I only took a couple photos before I was reprimanded, so here's just a few shots of mine, followed by some from the museum's website.
The outer walls of each section all used black and white graphics to tell a story--but they were really graphics in the sense of being graphical representations of all sorts of information--what time we start work, unemployment, and the like. Statistics made interesting!
There were dozens of videos in many different presentations from a dark room where gigantic videos of people at work (for instance, doing surgery) to mid-sized videos such as these where you heard about topics such as work boredom, to an ending series of videos that used puppets to explore the work of the future.
In spending some time on the museum's website, I found a summary of their work:
It is thus neither a science center nor a special museum devoted to a strictly defined topic area. Its interests center on the biological, social, and cultural dimensions of the human being. As a modern museum of science, it especially reflects what the sciences mean for society of the 21st century.

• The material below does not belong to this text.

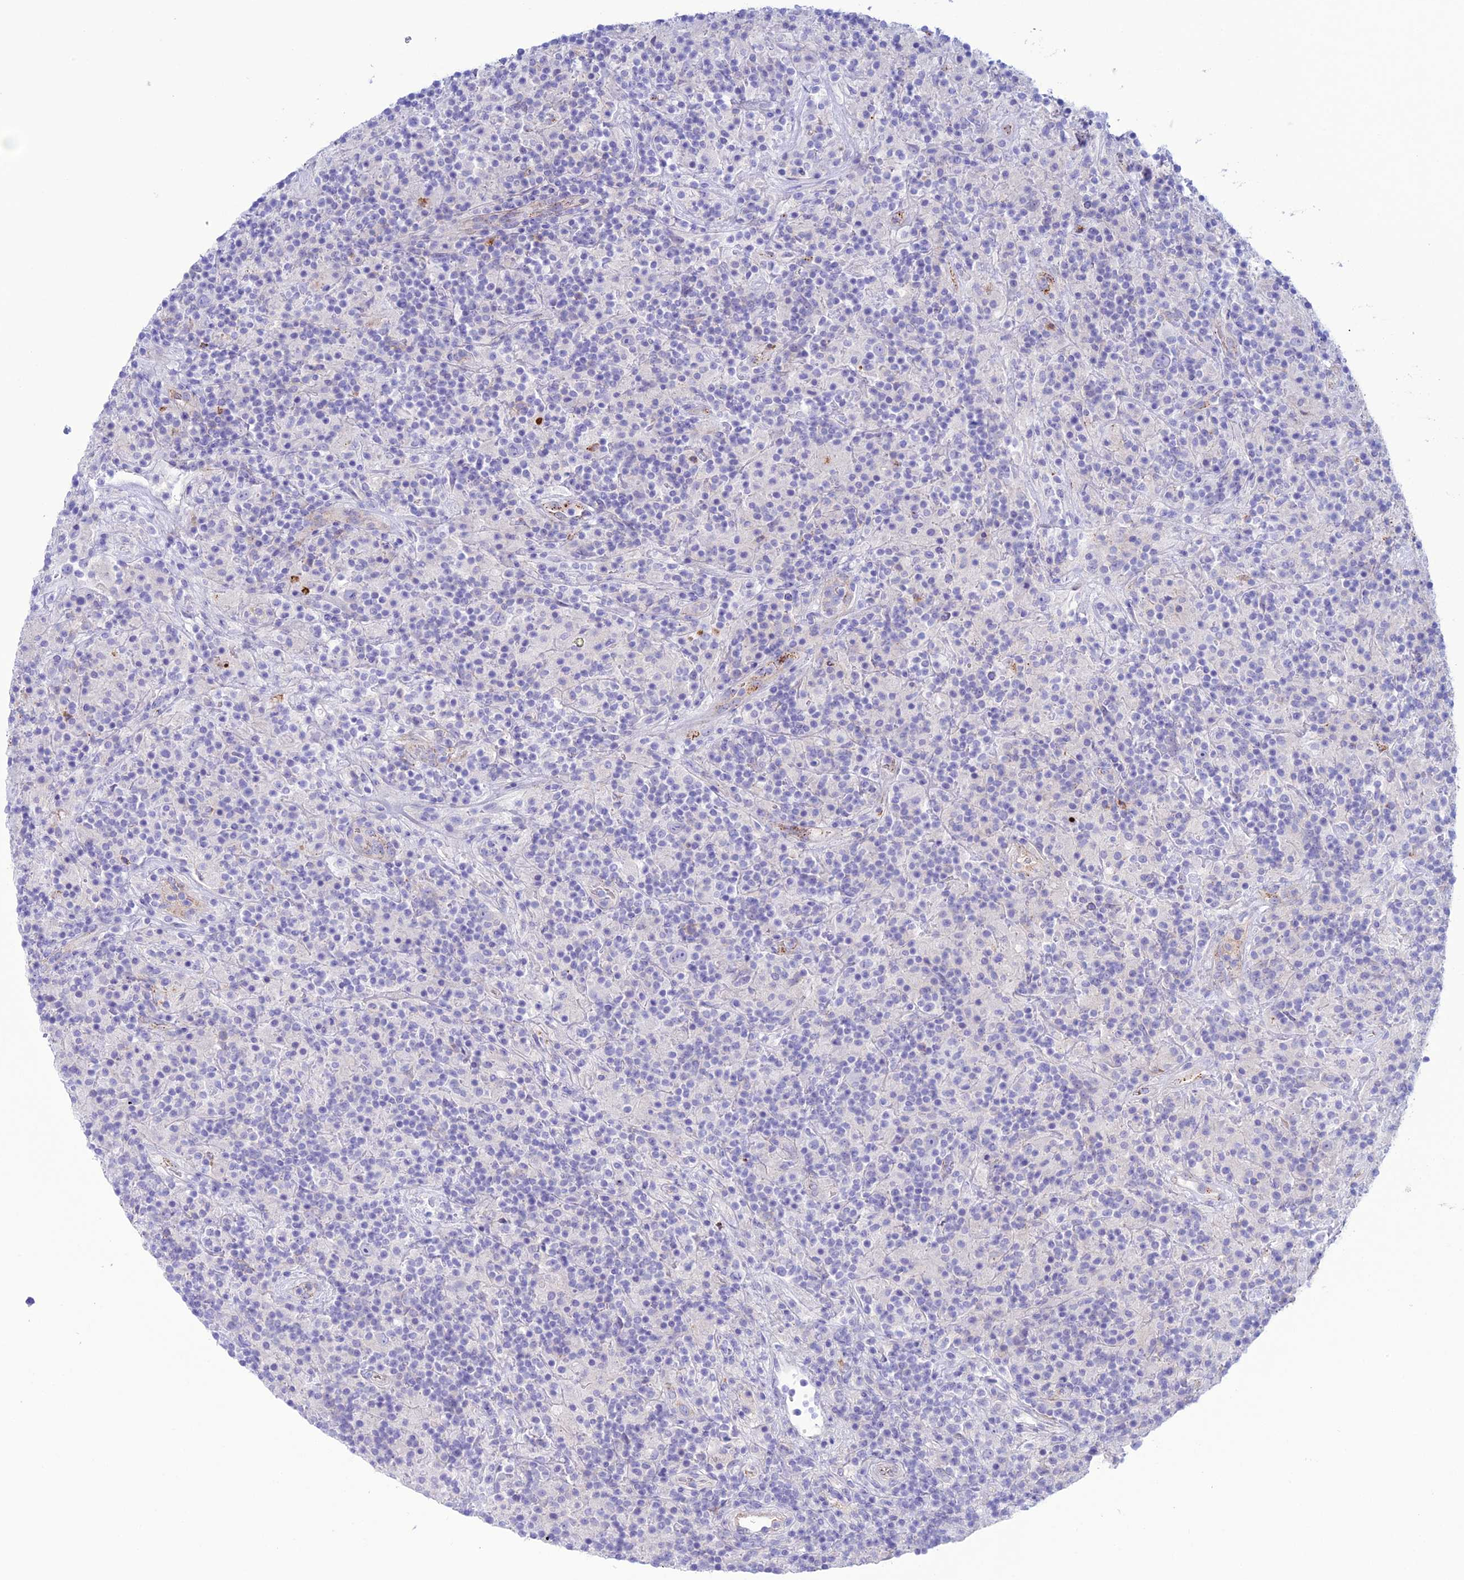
{"staining": {"intensity": "negative", "quantity": "none", "location": "none"}, "tissue": "lymphoma", "cell_type": "Tumor cells", "image_type": "cancer", "snomed": [{"axis": "morphology", "description": "Hodgkin's disease, NOS"}, {"axis": "topography", "description": "Lymph node"}], "caption": "There is no significant expression in tumor cells of lymphoma.", "gene": "CDC42EP5", "patient": {"sex": "male", "age": 70}}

Through its exhibitions and events, the Deutsches Hygiene-Museum offers an independent public forum for the dialogue between science and society.What did I particularly appreciate about this exhibit?
- Really thinking outside the box about design and use of media--my descriptions don't really do justice to the inventiveness at work here
- Surprising spaces--dark, light, big, little
- It was really about ideas--it took a topic--work--that I can't even imagine how many exhibits I've seen about--and made me think about it in new ways.
- and, it integrated a whole host of different perspectives--not as sidebars, but in the conceptual heart of the exhibit.